▸ Source extract
Content starts

Now for the icing on the cake.  The bus/subway fee is only 900 won or about $.80 with the use of T-money.  T-money is type of currency to pay for buses, subway, and some other items.  You can buy a card in the subway and refill it anytime you want.  The card machine has an English language feature.  I will go in detail later about the use of phones, small items, and credit cards with T-money.  The card makes life much easier and  even saves you money.  When swiping the card as you exit you can save money on the transfer between buses and even the subway.  Here is the details about the cost.

The conclusion is I like to let someone else drive, save money and still get everywhere I need using the bus and subway system of Seoul South Korea.  If I decide to buy a car later, it will definitely spend more time in the parking garage than the road.

Monday, January 18, 2010

A session at a Korean herbal clinic(acupuncture)

On my first trip to see the Dr, I was greeted by warm smiles and a look of surprise. Not only was the office warm and inviting but it held a sense of modernity that surprised me. The Dr took me back to his room and examined me to find out what kind of treatment would be best for me. This was like most doctor visits in America with looking in my ear, looking up my nose, getting my temperature taken and a lot of poking.
I was told that the trip had lowered my immune system and he would begin by strengthening it back up. Now it was time for my treatment.

Step (1)
I was taken back to a hard bed with a pillow and heating pad for my back.

Two large inflatable leggings were zipped around each of my legs up to my mid thigh. Then the machine started to pump air into different compartments to mimic a sense of massage. This was very relaxing. In fact, it was like having someone continuously massaging both legs at once.
Step (3)
Like a piece of steak on a barbecue I was then flipped over on to my back for the suction cups and electro stimulus on my back. Actually I am not sure what to call the devise that was hooked up to my back but it activated the muscles of my back causing them to tighten and pulse. The suction cups were strategically positioned around the back.

Steps(4) and (5)
Now I was ready. The Dr came in and pushed on my head, stomach, legs and arms then it began. He put two to three inch needles in different parts of my body while I was face up and then flipped me again to do the same thing to the back of my body. For the most part I could not even feel the needles going in. And in between rotations one of the nurses came by and took out the needles from the prior time. However, the needles were put all over including the top of my head and even face.

I was done. The entire process took about one hour and I was ready to go. You are probably wondering about the cost. I paid 4750 won or about $4.10. I wish I could get a doctors visit for that back in the States. One of the nurses,Sunghye(pictured below), spoke English and kept track of me. But it was made very easy by my wonderful wife who is fluent in Korean and was with me the entire time. Thanks.
If you get a chance make sure you go and try it out for yourself. I am going to go 2 to 3 times each week.

Sunday, January 17, 2010

Welcome all visitors

Hello, I just want to begin this by inviting all to share with me my trek into the Korean culture. I have lived and worked in Irvine, California for the last 10 years. Prior to that I grew up, went to college, and worked 20 some years in Ohio.

I will share my daily experiences in both words and pictures. I hope everyone enjoys the fun, excitement and pains of living and teaching English in a land that holds so much more richness than just the wonderful food it has shared with the world, kimchi.

Feel free to share and/or ask questions.

Content ends

▸ What you need to do
1. Using the Seoul blog excerpt, answer each question.
(a) With T-money, what does a bus or subway ride cost?
(b) How much did the writer pay for the session at the herbal clinic?
(c) For how many years had the writer lived and worked in Irvine, California?
2. Extract the stretch of the Seoul blog excerpt from "The conclusion is" through "than the road.".

▸ Raw data
Content starts

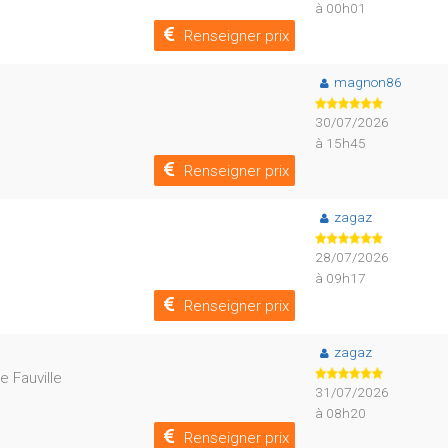
à 00h01
Renseigner prix
magnon86
30/07/2026
à 15h45
Renseigner prix
zagaz
28/07/2026
à 09h17
Renseigner prix
zagaz
e Fauville
31/07/2026
à 08h20
Renseigner prix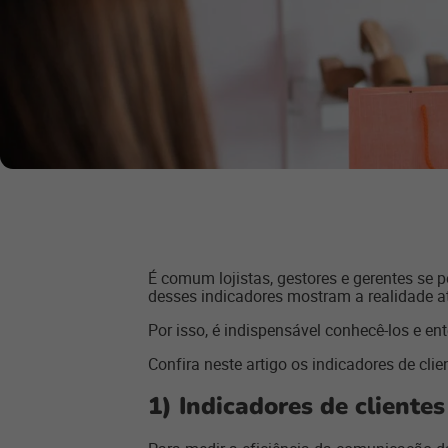
É comum lojistas, gestores e gerentes se 
desses indicadores mostram a realidade a
Por isso, é indispensável conhecê-los e en
Confira neste artigo os indicadores de cl
1) Indicadores de clientes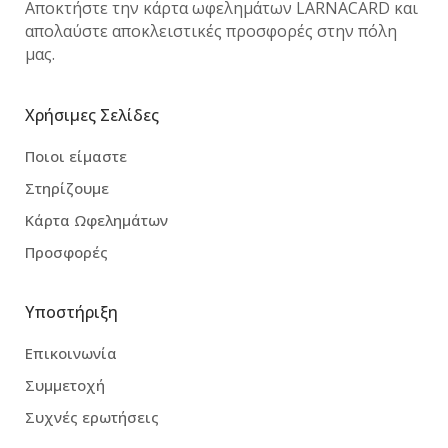
Αποκτήστε την κάρτα ωφελημάτων LARNACARD και
απολαύστε αποκλειστικές προσφορές στην πόλη
μας.
Χρήσιμες Σελίδες
Ποιοι είμαστε
Στηρίζουμε
Κάρτα Ωφελημάτων
Προσφορές
Υποστήριξη
Επικοινωνία
Συμμετοχή
Συχνές ερωτήσεις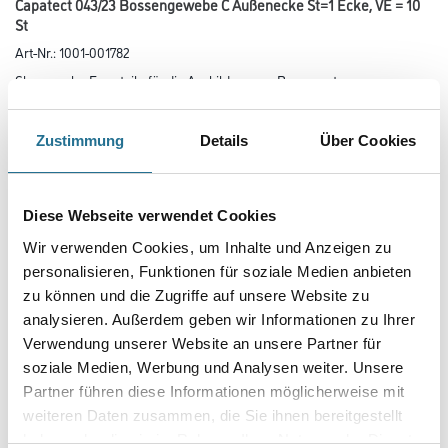
Capatect 043/23 Bossengewebe C Außenecke St=1 Ecke, VE = 10
St
Art-Nr.:
1001-001782
Glasgewebe-Formteile für die Ausbildung von Bossennuten.
- Maschenweite: ca. 4 x 4 mm
- Breite Gewebeschenkel: 10 cm
Zustimmung
Details
Über Cookies
Gebinde
Diese Webseite verwendet Cookies
Variante
Wir verwenden Cookies, um Inhalte und Anzeigen zu
personalisieren, Funktionen für soziale Medien anbieten
zu können und die Zugriffe auf unsere Website zu
analysieren. Außerdem geben wir Informationen zu Ihrer
Verwendung unserer Website an unsere Partner für
Umrechnungsfaktoren
soziale Medien, Werbung und Analysen weiter. Unsere
Partner führen diese Informationen möglicherweise mit
weiteren Daten zusammen, die Sie ihnen bereitgestellt
haben oder die sie im Rahmen Ihrer Nutzung der Dienste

Content ends

▸ Results
1.
(a) 900 won, or about $.80
(b) 4750 won, or about $4.10
(c) 10 years

2.
The conclusion is I like to let someone else drive, save money and still get everywhere I need using the bus and subway system of Seoul South Korea.  If I decide to buy a car later, it will definitely spend more time in the parking garage than the road.